An alternative strategy that tends to work well for grip-dominant exercises is grease the groove training—doing a set every 15+ minutes throughout the day, stopping each one well short of failure. This allows you to get a very high volume of training in with minimal fatigue, and avoids disrupting your usual workouts by separating out your grip training.

2. Heavy Jump Rope

The Spartan Heavy Jump Rope is the same nine feet in length as the regular jump rope. Whereas the Spartan Jump Rope weighs 13.5 oz however, the Spartan Heavy Jump Rope weighs 3.25 pounds—nearly four times as much.

The extra weight transforms jump-roping from a pure cardio exercise to a mixed cardio and muscular endurance exercise. It trains the entire arm-shoulder-upper back complex, particularly the forearms and shoulders. Continued use not only builds stamina and muscular endurance, but also trains economy of motion—you learn to keep the rope moving without moving your muscles more than you have to.

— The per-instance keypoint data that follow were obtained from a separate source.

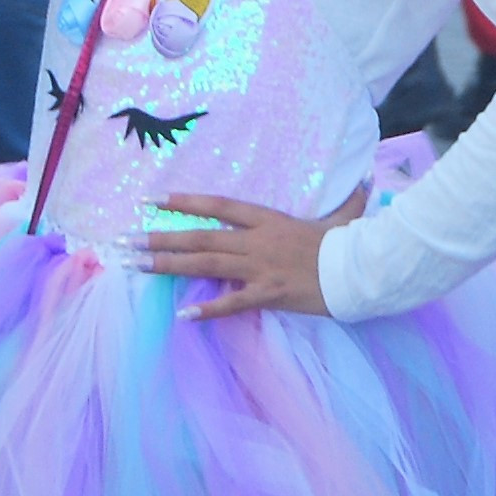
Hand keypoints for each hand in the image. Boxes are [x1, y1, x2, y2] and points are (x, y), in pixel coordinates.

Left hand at [148, 186, 368, 320]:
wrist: (362, 270)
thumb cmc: (350, 244)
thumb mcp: (346, 217)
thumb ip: (351, 200)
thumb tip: (369, 182)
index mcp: (269, 219)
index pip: (219, 205)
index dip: (185, 202)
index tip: (153, 200)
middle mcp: (257, 240)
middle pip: (201, 236)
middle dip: (160, 237)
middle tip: (125, 240)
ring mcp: (260, 267)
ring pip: (206, 263)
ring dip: (168, 264)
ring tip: (136, 265)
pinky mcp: (269, 293)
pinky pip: (232, 302)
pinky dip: (208, 308)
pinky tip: (183, 313)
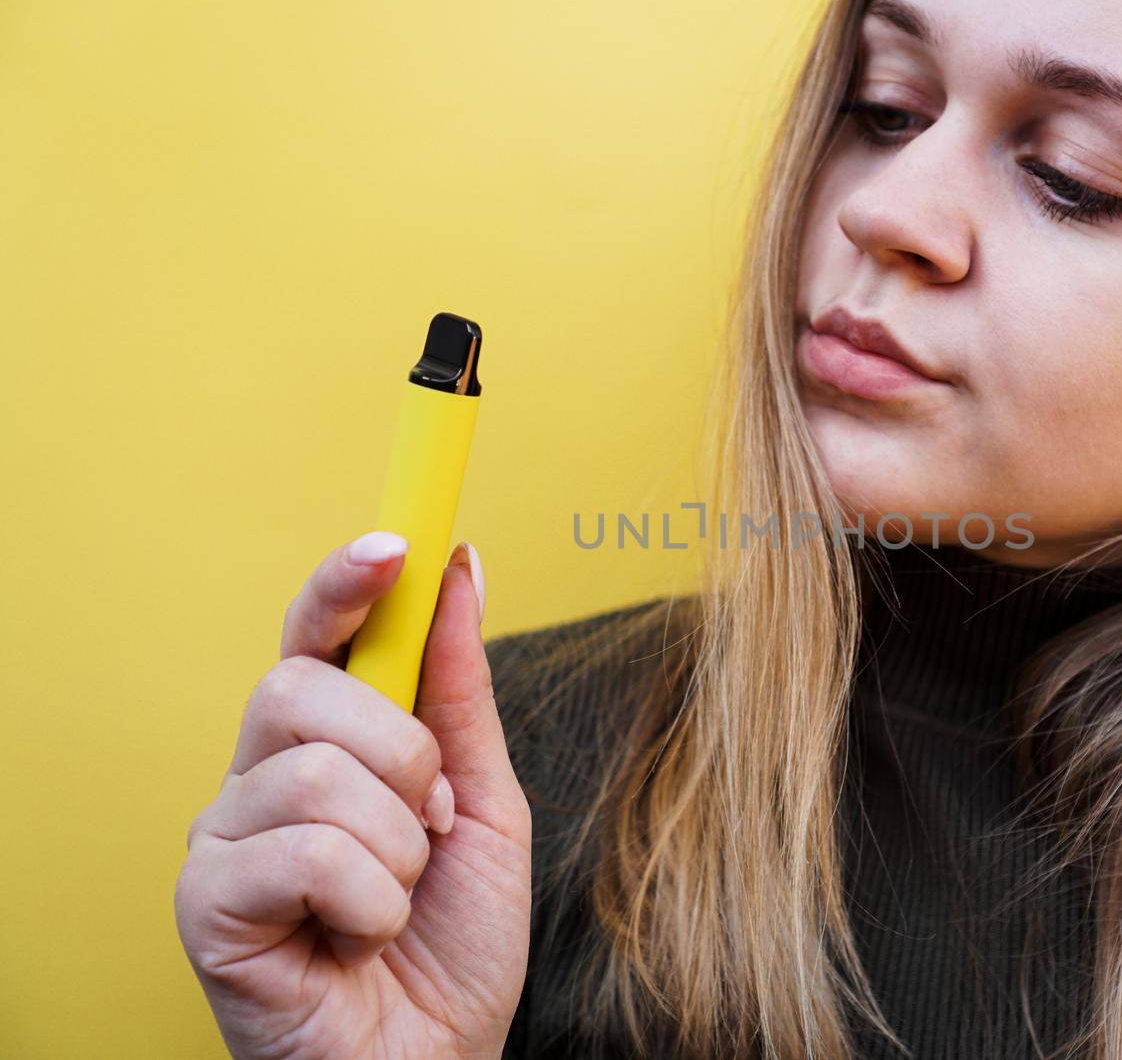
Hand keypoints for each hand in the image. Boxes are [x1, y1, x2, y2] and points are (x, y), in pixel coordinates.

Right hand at [175, 533, 532, 1058]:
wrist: (436, 1059)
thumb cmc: (452, 942)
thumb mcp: (483, 803)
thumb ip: (461, 692)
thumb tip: (460, 570)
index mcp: (325, 746)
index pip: (311, 637)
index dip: (343, 584)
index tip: (398, 544)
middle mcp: (259, 778)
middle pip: (301, 686)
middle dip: (401, 753)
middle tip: (429, 825)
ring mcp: (224, 839)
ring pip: (311, 772)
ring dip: (397, 844)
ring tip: (398, 897)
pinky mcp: (205, 905)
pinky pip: (300, 852)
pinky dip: (369, 899)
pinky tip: (358, 939)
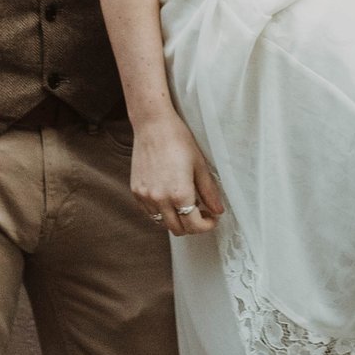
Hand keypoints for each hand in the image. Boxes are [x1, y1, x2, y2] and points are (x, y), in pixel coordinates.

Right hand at [129, 116, 226, 235]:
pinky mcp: (136, 191)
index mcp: (179, 194)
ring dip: (176, 219)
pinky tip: (170, 198)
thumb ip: (209, 192)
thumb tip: (218, 210)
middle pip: (178, 229)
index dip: (206, 226)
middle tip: (201, 213)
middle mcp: (160, 200)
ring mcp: (145, 197)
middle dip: (192, 226)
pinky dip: (161, 212)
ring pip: (162, 223)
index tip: (212, 218)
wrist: (153, 125)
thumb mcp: (200, 165)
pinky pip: (150, 212)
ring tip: (185, 204)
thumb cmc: (178, 140)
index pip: (194, 226)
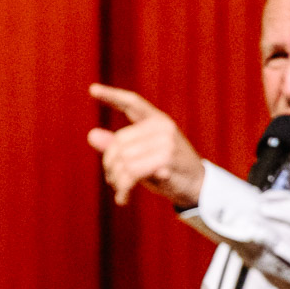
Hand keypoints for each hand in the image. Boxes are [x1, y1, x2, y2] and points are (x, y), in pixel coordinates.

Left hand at [87, 83, 205, 207]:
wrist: (197, 188)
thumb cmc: (167, 171)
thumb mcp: (142, 157)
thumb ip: (119, 146)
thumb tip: (91, 135)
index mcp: (157, 121)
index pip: (132, 103)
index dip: (112, 96)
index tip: (92, 89)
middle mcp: (162, 127)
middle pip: (119, 142)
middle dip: (110, 164)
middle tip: (112, 181)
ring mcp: (166, 141)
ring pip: (123, 160)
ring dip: (117, 180)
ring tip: (120, 191)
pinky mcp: (166, 159)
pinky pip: (132, 173)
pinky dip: (123, 189)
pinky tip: (123, 199)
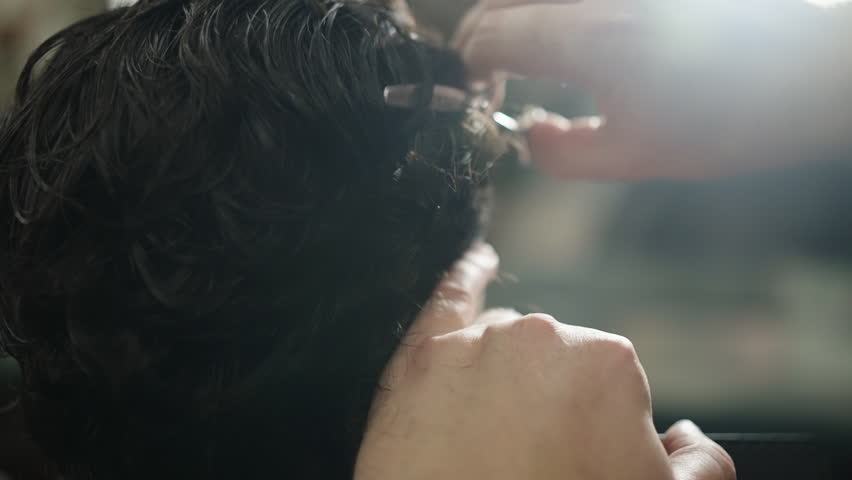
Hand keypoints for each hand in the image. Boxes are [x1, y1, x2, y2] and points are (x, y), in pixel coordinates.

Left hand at [354, 243, 735, 479]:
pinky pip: (447, 299)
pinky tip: (479, 265)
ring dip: (507, 373)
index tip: (576, 459)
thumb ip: (700, 463)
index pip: (607, 384)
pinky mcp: (422, 357)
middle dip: (551, 402)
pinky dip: (465, 278)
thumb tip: (689, 439)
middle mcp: (541, 336)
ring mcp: (475, 342)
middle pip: (553, 361)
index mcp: (606, 363)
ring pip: (502, 342)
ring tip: (496, 429)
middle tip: (537, 458)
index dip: (593, 429)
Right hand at [455, 0, 851, 179]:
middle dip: (482, 40)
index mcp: (588, 38)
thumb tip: (526, 135)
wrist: (808, 75)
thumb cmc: (732, 119)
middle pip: (503, 2)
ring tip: (518, 62)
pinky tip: (562, 45)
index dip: (467, 68)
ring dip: (512, 21)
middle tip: (488, 81)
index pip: (489, 35)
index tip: (473, 98)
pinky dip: (547, 15)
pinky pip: (567, 0)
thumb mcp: (637, 156)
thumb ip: (563, 155)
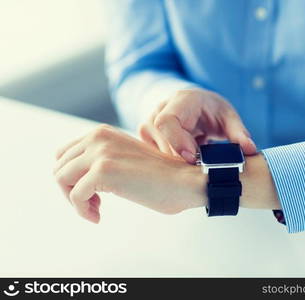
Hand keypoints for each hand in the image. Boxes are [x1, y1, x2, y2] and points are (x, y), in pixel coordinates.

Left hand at [53, 124, 206, 222]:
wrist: (185, 181)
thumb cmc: (162, 177)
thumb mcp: (126, 158)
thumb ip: (104, 159)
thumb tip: (80, 178)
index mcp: (103, 133)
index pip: (65, 153)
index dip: (72, 176)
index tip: (90, 191)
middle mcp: (98, 137)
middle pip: (59, 166)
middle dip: (71, 189)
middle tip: (92, 203)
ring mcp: (100, 152)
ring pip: (61, 178)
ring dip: (74, 200)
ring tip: (95, 209)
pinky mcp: (103, 171)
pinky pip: (75, 195)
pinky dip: (82, 210)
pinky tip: (98, 216)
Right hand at [138, 88, 256, 162]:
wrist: (193, 104)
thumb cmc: (211, 110)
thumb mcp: (228, 117)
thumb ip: (238, 133)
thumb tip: (250, 149)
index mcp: (181, 101)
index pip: (167, 121)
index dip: (177, 141)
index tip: (191, 158)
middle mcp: (160, 110)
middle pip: (163, 141)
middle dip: (181, 159)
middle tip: (201, 167)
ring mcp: (149, 124)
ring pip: (157, 152)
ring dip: (177, 162)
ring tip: (195, 161)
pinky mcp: (146, 138)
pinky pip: (155, 157)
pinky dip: (171, 163)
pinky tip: (184, 161)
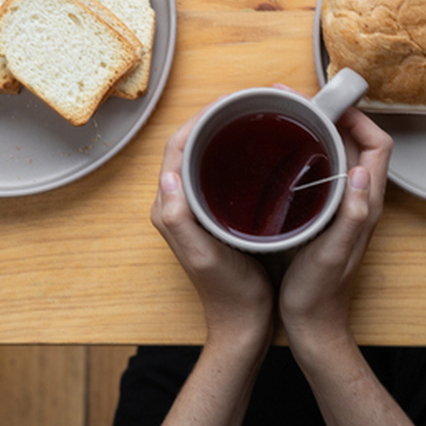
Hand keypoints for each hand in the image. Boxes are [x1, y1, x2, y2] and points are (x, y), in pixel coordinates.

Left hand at [151, 108, 274, 345]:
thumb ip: (180, 219)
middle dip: (212, 118)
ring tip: (251, 115)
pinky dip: (232, 152)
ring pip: (203, 155)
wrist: (244, 323)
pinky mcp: (213, 213)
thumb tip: (169, 174)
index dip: (198, 118)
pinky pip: (217, 171)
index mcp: (169, 208)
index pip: (176, 147)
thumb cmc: (228, 293)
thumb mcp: (203, 256)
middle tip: (245, 101)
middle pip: (189, 145)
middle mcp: (177, 203)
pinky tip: (256, 149)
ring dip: (222, 132)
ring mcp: (195, 208)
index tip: (227, 101)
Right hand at [279, 106, 392, 348]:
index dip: (360, 117)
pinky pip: (321, 172)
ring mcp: (341, 207)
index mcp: (366, 205)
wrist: (311, 327)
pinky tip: (279, 153)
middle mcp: (358, 201)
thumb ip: (351, 217)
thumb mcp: (332, 255)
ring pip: (338, 155)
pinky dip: (305, 153)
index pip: (379, 145)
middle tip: (295, 101)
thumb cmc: (319, 295)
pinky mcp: (323, 215)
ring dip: (318, 130)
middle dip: (332, 114)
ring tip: (286, 116)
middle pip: (357, 143)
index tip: (329, 104)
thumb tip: (362, 173)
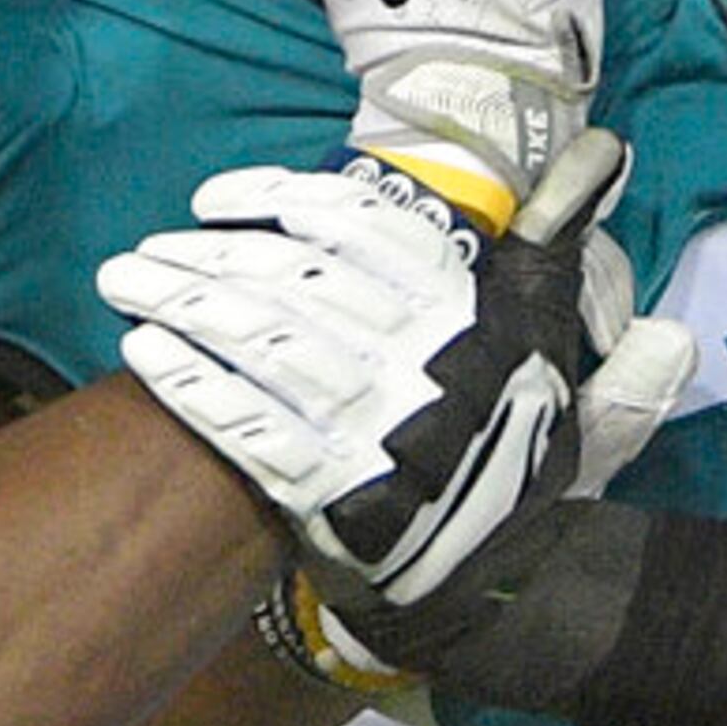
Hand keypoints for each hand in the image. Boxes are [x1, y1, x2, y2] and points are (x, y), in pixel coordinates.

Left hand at [99, 131, 692, 670]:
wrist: (499, 574)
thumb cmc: (506, 434)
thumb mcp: (545, 333)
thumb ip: (555, 241)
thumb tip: (599, 150)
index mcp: (464, 311)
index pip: (362, 227)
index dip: (278, 202)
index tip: (213, 199)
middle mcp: (422, 361)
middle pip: (295, 284)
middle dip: (205, 259)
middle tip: (140, 252)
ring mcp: (376, 428)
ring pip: (264, 346)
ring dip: (183, 308)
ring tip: (126, 285)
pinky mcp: (337, 493)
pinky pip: (253, 427)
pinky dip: (194, 387)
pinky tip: (147, 356)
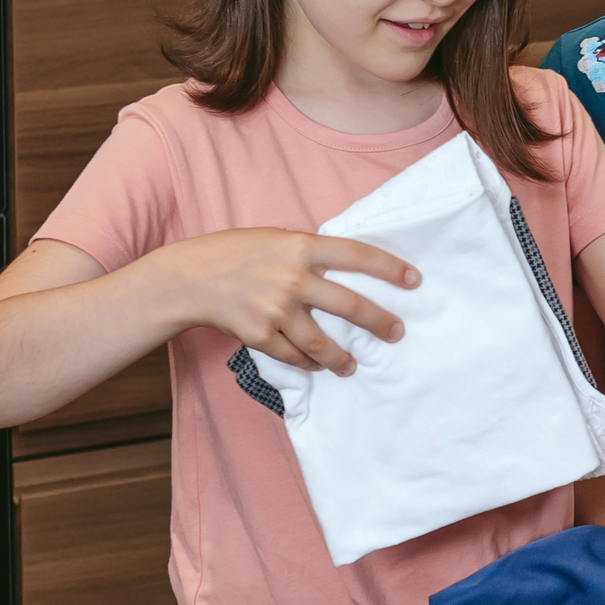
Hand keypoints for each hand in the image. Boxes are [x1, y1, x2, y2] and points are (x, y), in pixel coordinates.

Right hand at [135, 227, 416, 373]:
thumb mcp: (276, 238)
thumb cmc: (236, 252)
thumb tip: (349, 268)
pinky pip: (294, 355)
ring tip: (351, 365)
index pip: (357, 255)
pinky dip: (307, 362)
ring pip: (322, 342)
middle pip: (350, 305)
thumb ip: (309, 252)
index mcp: (300, 246)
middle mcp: (292, 277)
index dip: (390, 268)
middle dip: (379, 322)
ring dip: (341, 358)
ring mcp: (276, 309)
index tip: (415, 280)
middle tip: (396, 333)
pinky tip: (316, 365)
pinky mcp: (259, 334)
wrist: (189, 278)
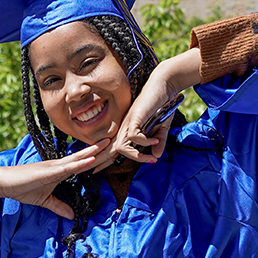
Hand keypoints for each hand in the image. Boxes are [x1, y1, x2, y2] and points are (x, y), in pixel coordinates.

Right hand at [0, 139, 110, 218]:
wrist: (4, 183)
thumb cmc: (22, 188)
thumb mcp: (45, 201)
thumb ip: (59, 207)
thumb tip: (72, 216)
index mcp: (60, 171)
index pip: (82, 163)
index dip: (96, 158)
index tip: (109, 152)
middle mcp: (59, 165)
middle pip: (84, 156)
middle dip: (100, 150)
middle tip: (115, 140)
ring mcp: (55, 166)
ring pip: (79, 158)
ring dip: (94, 151)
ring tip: (108, 143)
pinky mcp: (49, 171)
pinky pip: (69, 167)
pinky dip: (81, 163)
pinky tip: (91, 158)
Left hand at [96, 48, 201, 170]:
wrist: (163, 85)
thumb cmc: (161, 104)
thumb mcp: (161, 128)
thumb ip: (158, 143)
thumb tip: (156, 156)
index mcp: (127, 129)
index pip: (112, 147)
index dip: (104, 159)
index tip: (96, 169)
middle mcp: (125, 127)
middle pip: (109, 148)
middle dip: (101, 161)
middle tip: (94, 172)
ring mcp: (129, 122)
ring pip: (121, 147)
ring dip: (136, 156)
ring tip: (149, 159)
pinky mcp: (135, 117)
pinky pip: (134, 137)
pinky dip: (145, 142)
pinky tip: (155, 140)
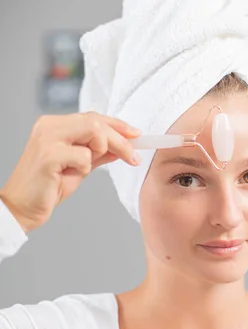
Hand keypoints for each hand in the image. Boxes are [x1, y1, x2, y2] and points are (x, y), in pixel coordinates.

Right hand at [0, 112, 140, 232]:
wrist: (24, 207)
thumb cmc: (50, 186)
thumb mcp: (80, 165)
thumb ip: (99, 152)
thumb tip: (125, 145)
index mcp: (54, 124)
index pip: (93, 117)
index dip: (118, 125)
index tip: (137, 135)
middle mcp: (49, 126)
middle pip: (97, 122)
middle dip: (121, 140)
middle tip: (134, 157)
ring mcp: (47, 139)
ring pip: (94, 133)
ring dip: (103, 152)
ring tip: (86, 168)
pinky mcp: (48, 156)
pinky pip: (84, 156)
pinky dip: (85, 168)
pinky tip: (70, 175)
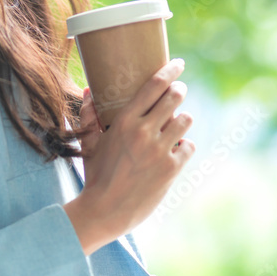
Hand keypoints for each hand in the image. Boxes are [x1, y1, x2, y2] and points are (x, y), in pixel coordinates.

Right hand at [74, 59, 195, 243]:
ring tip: (175, 124)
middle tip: (178, 92)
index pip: (154, 86)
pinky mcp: (170, 169)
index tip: (179, 63)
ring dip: (182, 119)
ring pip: (185, 120)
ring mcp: (159, 151)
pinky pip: (188, 147)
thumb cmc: (95, 175)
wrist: (104, 212)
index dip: (170, 70)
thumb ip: (88, 115)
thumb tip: (89, 90)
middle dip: (179, 91)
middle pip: (175, 97)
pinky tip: (175, 150)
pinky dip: (184, 147)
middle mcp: (143, 132)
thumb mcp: (89, 143)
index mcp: (124, 121)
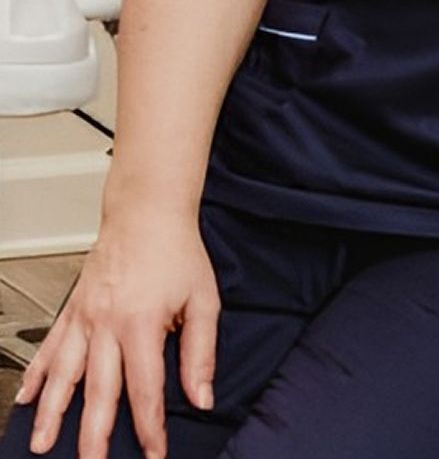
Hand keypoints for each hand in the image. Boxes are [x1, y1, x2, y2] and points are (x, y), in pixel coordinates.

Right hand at [15, 212, 219, 458]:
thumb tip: (202, 397)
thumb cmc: (177, 252)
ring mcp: (85, 316)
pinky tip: (27, 398)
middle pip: (98, 390)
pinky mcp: (73, 308)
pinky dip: (37, 375)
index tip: (153, 454)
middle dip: (94, 435)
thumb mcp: (203, 299)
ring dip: (53, 412)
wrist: (146, 211)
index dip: (150, 427)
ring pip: (64, 374)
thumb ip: (200, 352)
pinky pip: (50, 347)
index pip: (145, 388)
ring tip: (42, 445)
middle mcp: (107, 323)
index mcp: (143, 323)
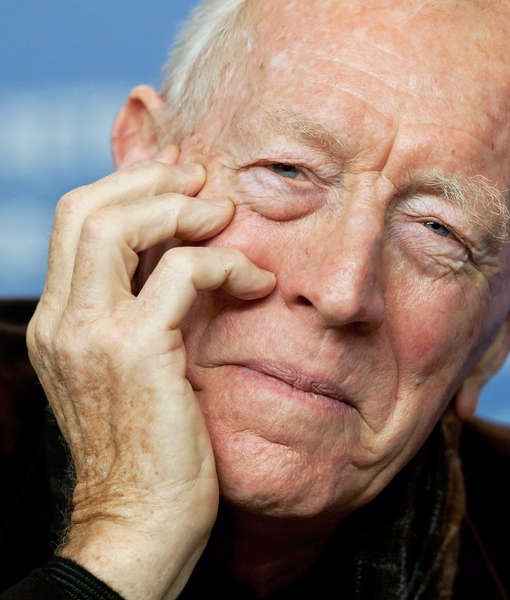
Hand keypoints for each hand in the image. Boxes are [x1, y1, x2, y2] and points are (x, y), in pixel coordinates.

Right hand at [27, 146, 275, 599]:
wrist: (140, 525)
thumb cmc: (148, 449)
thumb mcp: (130, 372)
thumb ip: (138, 312)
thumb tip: (175, 261)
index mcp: (58, 322)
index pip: (74, 223)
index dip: (127, 187)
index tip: (177, 181)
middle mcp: (63, 321)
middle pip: (86, 208)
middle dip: (150, 179)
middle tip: (202, 182)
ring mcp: (92, 335)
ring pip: (120, 225)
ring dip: (182, 208)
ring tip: (226, 218)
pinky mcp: (136, 352)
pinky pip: (183, 272)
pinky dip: (224, 262)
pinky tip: (254, 280)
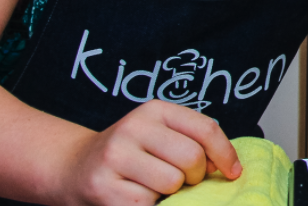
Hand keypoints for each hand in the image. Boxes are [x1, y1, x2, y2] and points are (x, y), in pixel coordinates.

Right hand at [59, 100, 239, 205]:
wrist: (74, 168)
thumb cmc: (130, 154)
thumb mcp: (160, 135)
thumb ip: (193, 142)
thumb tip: (227, 167)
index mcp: (154, 110)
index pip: (206, 129)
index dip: (226, 154)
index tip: (233, 172)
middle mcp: (133, 128)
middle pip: (191, 158)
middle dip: (194, 176)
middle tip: (181, 180)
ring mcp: (115, 157)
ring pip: (172, 183)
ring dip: (170, 193)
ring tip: (153, 186)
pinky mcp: (104, 188)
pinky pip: (148, 203)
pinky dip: (150, 204)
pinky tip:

The heavy jump rope is a great training tool for any activity that requires continuous full-body movement. That includes many of Spartan’s climbing obstacles, such as the Spartan Ladder or Tyrolean Traverse.

3. Battle Rope and Climbing Rope

The Spartan Rugged Battle Rope is 30 feet long, 1.5 inches thick, and weighs 14.5 pounds. To put it mildly, this is no jump rope. The battle rope has two distinct uses.

The first is to replicate some of Spartan’s obstacles in your home gym. Hang one of these ropes from a bridge, ceiling, tree in the park, or pull-up bar and you can practice the rope climb. Attach it to a pulley and you have the Hercules Hoist

The other use—and admittedly, the easier one in terms of set-up—is to use it as a standalone training tool for upper body strength-endurance. In this modality, it’s a good tool for training for climbing exercises that solely or predominantly utilize the upper body, such as the monkey bars, ape hanger, or multi-rig.

If you’re not familiar with battle-roping, this video shows 45—yes, forty-five—battle rope exercises. As you can see, the battle rope can be turned into more of a full-body tool by incorporating hops, lunges, and yes, even burpees into your battle-roping.

As a final note, the battle rope is also included in the Spartan Bucket Training Kit, which is available in both men’s and women’s versions—they have the same contents, but different resistance levels for the included resistance bands.

Related: 5 Workouts for Rope Climb Success

4. Spartan Cooling Towel

Look, obviously you want a towel. Towels are good to have. You probably have one already.

The Spartan Cooling Towel is special though. High-tech. (No, not like Towelie from South Park.) Rather than normal cloth, it’s made with PVA (polyvinyl acetate) and coated with antibacterial material.

What’s interesting about PVA is, it will absorb a little bit of water, but not enough to get waaaay heavy, and it won’t absorb dirt. Once the water is absorbed, it leaks out only very slowly, cooling in the process.

On top of that, the towel is full of little holes, which allow airflow to cool the towel—and your body underneath it. There’s also a larger hole so you can stick the towel around your neck, like a superhero cape that cools you down.

In short, this thing is designed to be the perfect towel for using during—not just after—a race or a long workout. All you have to do is get it wet, wave it a bit to lose any excess water and cool it with airflow, and throw it around your neck. For the next hour or so, it will stay cool and moist thanks to the airflow from your own movement.

As strange is it may sound, this towel is probably the most high-tech thing Spartan has ever made. An hour into your first OCR event, you’ll be very glad to have it.